Je suis bien sûr revenu voir les changements après la chute du Mur et de l’ensemble du Rideau de fer.
La Roumanie francophone de Ceausescu
Je suis allé 3 ou 4 fois dans ce pays dans les années 1960 et 70 comme touriste curieux ou en voyage d’affaires en prétextant un intérêt pour le pétrole roumain, déjà en voie d’épuisement.
Je précise tout d’abord que la Roumanie de l’époque était un pays très largement francophone.
Pourquoi cette présence du français ?
La tradition d’abord : les Roumains sont profondément persuadés d’être des Latins descendants des Romains. Cela se discute (très discrètement, car c’est un dogme) car les colons romains avaient été rapatriés, mais peut-être avaient-il eu le temps d’assimiler la population locale. Peut-être s’y est ajoutée l’influence des migrants « aroumains » venus des montagnes de l’ancienne Illyrie. De toute façon la langue est indéniablement latine.

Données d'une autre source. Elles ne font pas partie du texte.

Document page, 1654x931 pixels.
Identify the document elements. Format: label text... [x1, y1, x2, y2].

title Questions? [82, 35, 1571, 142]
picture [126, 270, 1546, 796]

L’histoire ensuite : l’État roumain a été créé au XIXe siècle, quand la langue internationale était le français, position renforcée par l’appui de notre pays à cette nouvelle nation, notamment pendant la première guerre mondiale. Et cette primauté donnée au français dans l’enseignement roumain a été renforcée par Ceausescu.

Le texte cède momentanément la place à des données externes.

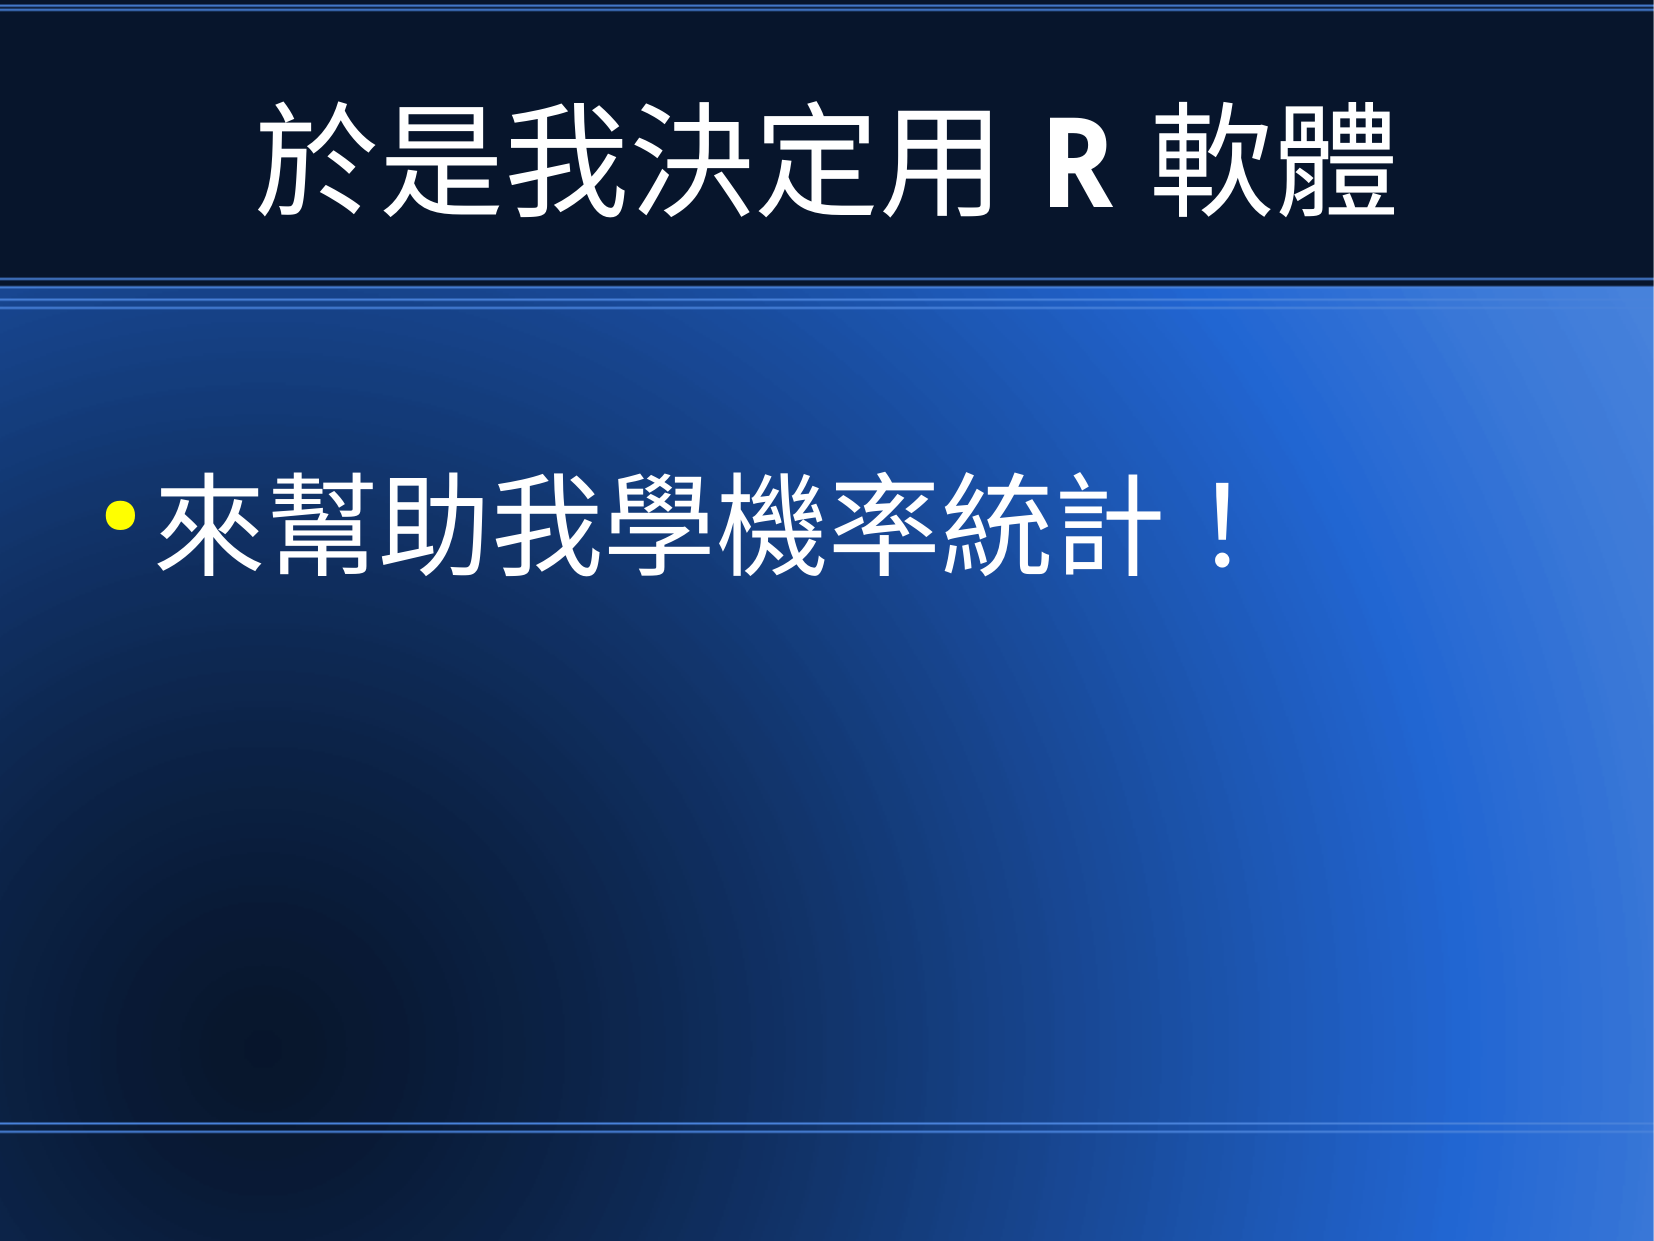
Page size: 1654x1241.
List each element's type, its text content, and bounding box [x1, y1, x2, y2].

picture [0, 0, 1654, 1241]
list 來幫助我學機率統計！ [82, 355, 1571, 1241]
title 於是我決定用R軟體 [82, 49, 1571, 257]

Cette Francophonie fut pour moi l’occasion d’avoir des contacts approfondis à tous les niveaux, y compris populaires.
Les Roumains me décrivaient la férocité communiste de leur dictateur, et la profonde misère qui en résultait. Ils rajoutaient que pour avoir un minimum d’appui populaire, il jouait la carte du nationalisme anti-russe en invitant De Gaulle et en bloquant l’enseignement du russe au bénéfice du français.

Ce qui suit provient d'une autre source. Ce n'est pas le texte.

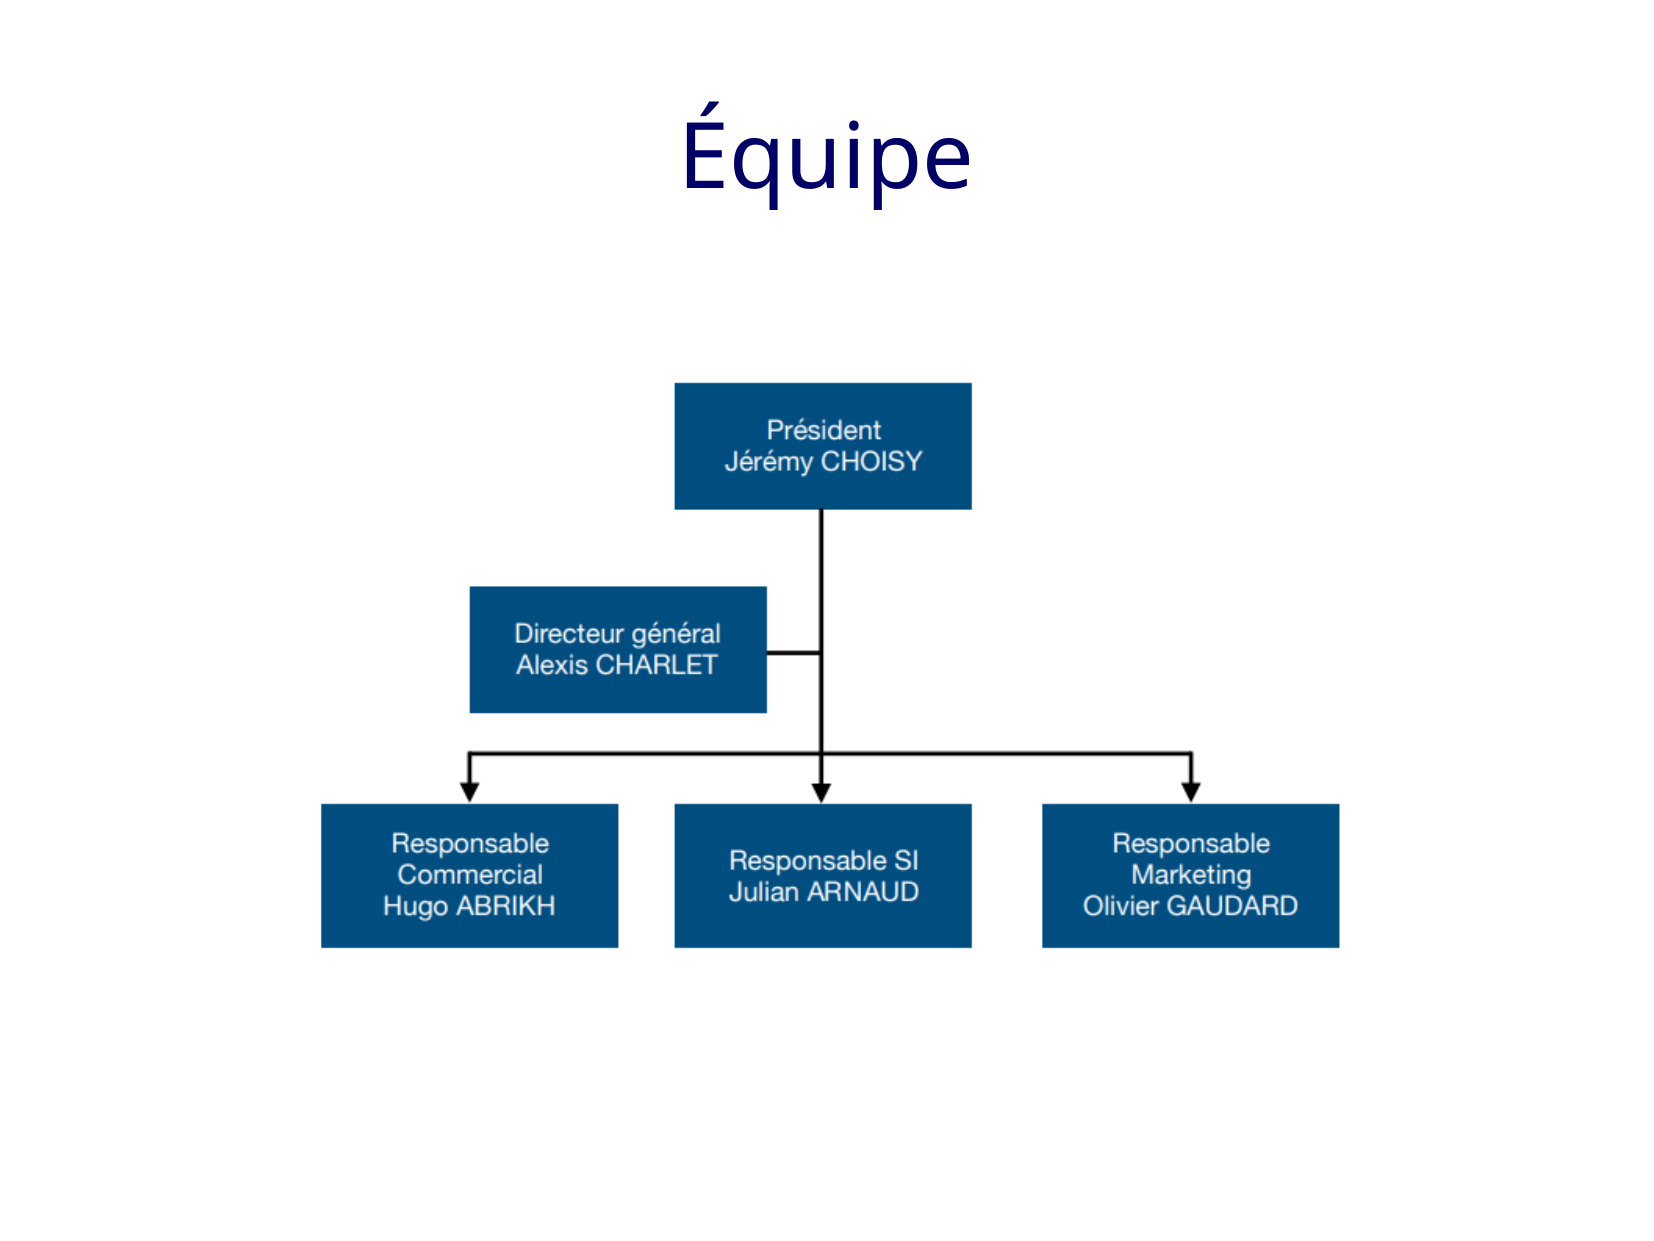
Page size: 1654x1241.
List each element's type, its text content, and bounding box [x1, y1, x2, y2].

Pour expliquer ce relatif double visage de Ceausescu, faisons un bref retour en arrière sur les relations entre son pays et le voisin russe.
La Roumanie et l’URSS
Culturellement d’abord, la Russie puis l’URSS n’aimaient pas cet « îlot latin dans la mer slave » dont l’église nationale avait eu le culot de se rallier à Rome.
Les deux pays sont même devenus ennemis pendant la deuxième guerre mondiale. Le 5 septembre 1940, le gouvernement pro-nazi du maréchal Ion Antonescu force le roi Carol II qu’il considère comme anti-allemand à abdiquer et proclame roi son fils Michel qui a alors 18 ans.
Ce dernier n’a aucun pouvoir, mais aurait discrètement protégé la résistance roumaine démocrate et gardé le contact avec des pays antinazis.
Le régime Antonescu envoie l’armée roumaine appuyer l’Allemagne nazie sur le front russe, notamment à Stalingrad. Quand l’armée rouge approcha de la frontière roumaine à l’occasion de la déroute allemande, Michel 1er se débarrassa d’Antonescu, se proclama allié de l’URSS et ennemi de l’Allemagne, ce qui permit à l’armée soviétique de traverser la Roumanie sans combattre et de prendre le 3e Reich à revers en déboulant en Hongrie.
On m’a raconté les mésaventures d’aviateurs allemands décollant d’un aérodrome roumain allié, apprenant en vol que le pays avait changé de camp et recevant l’ordre d’aller mitrailler l’aérodrome qu’ils venaient de quitter … je suppose qu’ils se sont posés Hongrie, alliée, elle aussi à l’Allemagne nazie.
L’URSS mit une dizaine de jours à accepter le changement de camp de la Roumanie ce qui lui permit de la traiter en pays occupé.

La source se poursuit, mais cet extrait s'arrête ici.